Spotify really, really wants to launch in India. The streaming company has been staffing up an office in Mumbai for a year, and finally suggested in website updates recently, after deflecting rumors for months, that January 31st would be the date it rolled out to 1.3 billion potential new customers. But that date came and went and now there’s a new snag: Warner Music Group, the third-largest music company in the world, is suing to block the launch.
Warner filed an injunction against Spotify in a court in Mumbai, claiming that Spotify “abruptly changed course” in licensing negotiations and left Warner with “no choice” but to pursue legal action to stall the service’s launch in India, Bloomberg reported on Monday. At issue is the fact that Spotify — which has already locked in deals with the other two major labels, Universal and Sony, in the country — hasn’t yet secured licenses for Warner’s music, but tried to get a statutory license (a type of license applied automatically, usually used by TV broadcasters and radio stations) to cover songwriting rights. According to a statement from Warner, Spotify “falsely asserted” the statutory license. But in Spotify’s version of events, Warner is engaging in “abusive behavior” and “revoked a previously agreed-upon publishing license for reasons wholly unrelated to Spotify’s launch in India.”
Things between the two devolved further: Spotify said on Monday afternoon that the local court had denied Warner’s request for an injunction, telling Music Business Worldwide that it is “pleased with today’s outcome” and “hopeful for a negotiated solution with Warner based on market rates.” Warner then called Spotify’s statement a complete lie, and added that “Spotify’s comments yesterday about our fair market negotiations were appalling to us.”
Yet on Tuesday, rumors began flying again that Spotify will launch in India this week, because the court did decline Warner’s emergency injunction, according to MBW. The price point has been revealed as roughly $1.67 a month, which is the same amount charged by rival service Apple Music in India.
Where does that leave Spotify’s relationship with Warner — or with the record business in general — if it does launch now?
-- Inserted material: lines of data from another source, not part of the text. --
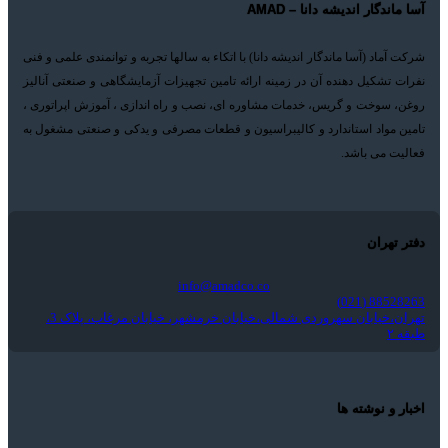
آسا ماندگار اندیشه دانا – AMAD
شرکت آماد (آسا ماندگار اندیشه دانا) با اتکاء به سالها تجربه و توانمندی علمی و فنی
نفرات تشکیل دهنده آن در زمینه ارائه تامین تجهیزات آزمایشگاهی و صنعتی آنالیز
روغن، سوخت و گریس، خدمات مشاوره ای، نصب و راه اندازی ، آموزش اپراتوری ،
تامین مواد استاندارد و کالیبراسیون و قطعات مصرفی و یدکی و صنعتی مشغول به
فعالیت می باشد.
دفتر تهران
info@amadco.co
88528263 (021)
تهران،خیابان سهروردی شمالی،خیابان خرمشهر، خیابان مرغاب، پلاک 3،
طبقه ۲
اخبار و نوشته ها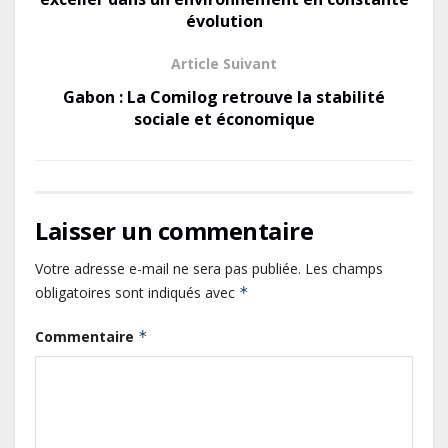
k
évolution
Article Suivant
Gabon : La Comilog retrouve la stabilité
sociale et économique
Laisser un commentaire
Votre adresse e-mail ne sera pas publiée.
Les champs
obligatoires sont indiqués avec
*
Commentaire
*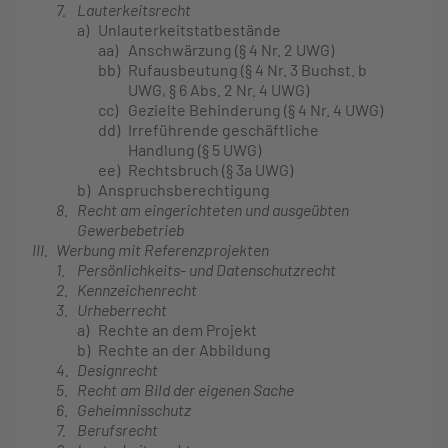
7.
Lauterkeitsrecht
a)
Unlauterkeitstatbestände
aa)
Anschwärzung (§ 4 Nr. 2 UWG)
bb)
Rufausbeutung (§ 4 Nr. 3 Buchst. b
UWG, § 6 Abs. 2 Nr. 4 UWG)
cc)
Gezielte Behinderung (§ 4 Nr. 4 UWG)
dd)
Irreführende geschäftliche
Handlung (§ 5 UWG)
ee)
Rechtsbruch (§ 3a UWG)
b)
Anspruchsberechtigung
8.
Recht am eingerichteten und ausgeübten
Gewerbebetrieb
III.
Werbung mit Referenzprojekten
1.
Persönlichkeits- und Datenschutzrecht
2.
Kennzeichenrecht
3.
Urheberrecht
a)
Rechte an dem Projekt
b)
Rechte an der Abbildung
4.
Designrecht
5.
Recht am Bild der eigenen Sache
6.
Geheimnisschutz
7.
Berufsrecht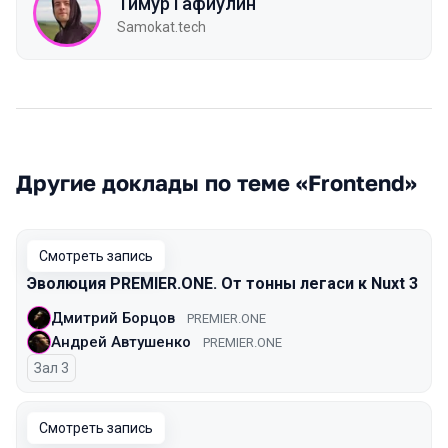
Тимур Гафиулин
Samokat.tech
Другие доклады по теме «Frontend»
Смотреть запись
Эволюция PREMIER.ONE. От тонны легаси к Nuxt 3
Дмитрий Борцов
PREMIER.ONE
Андрей Автушенко
PREMIER.ONE
Зал 3
Смотреть запись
With the injunction blocked, Spotify and Warner are now in a four-week standstill in which the court will review the legality of of a statutory license. It’s not yet clear whether Spotify would be violating the terms of the holding period if it launches with Warner’s catalog, which includes the likes of Katy Perry and Led Zeppelin.
But regardless of what happens with Warner, the streaming service’s launch in India will be clouded with the dispute. Spotify and the major record labels have publicly butted heads repeatedly over licensing issues in the last few years, whether because Spotify was expanding to new territories, adding different content to its service, trying to negotiate more favorable payment deals, changing up its distribution strategy or otherwise tweaking its business — a trend that speaks to both Spotify’s escalating power and ambition in the music world. The harshness of language between Spotify and Warner in the India dispute is unusual; the fight itself is not.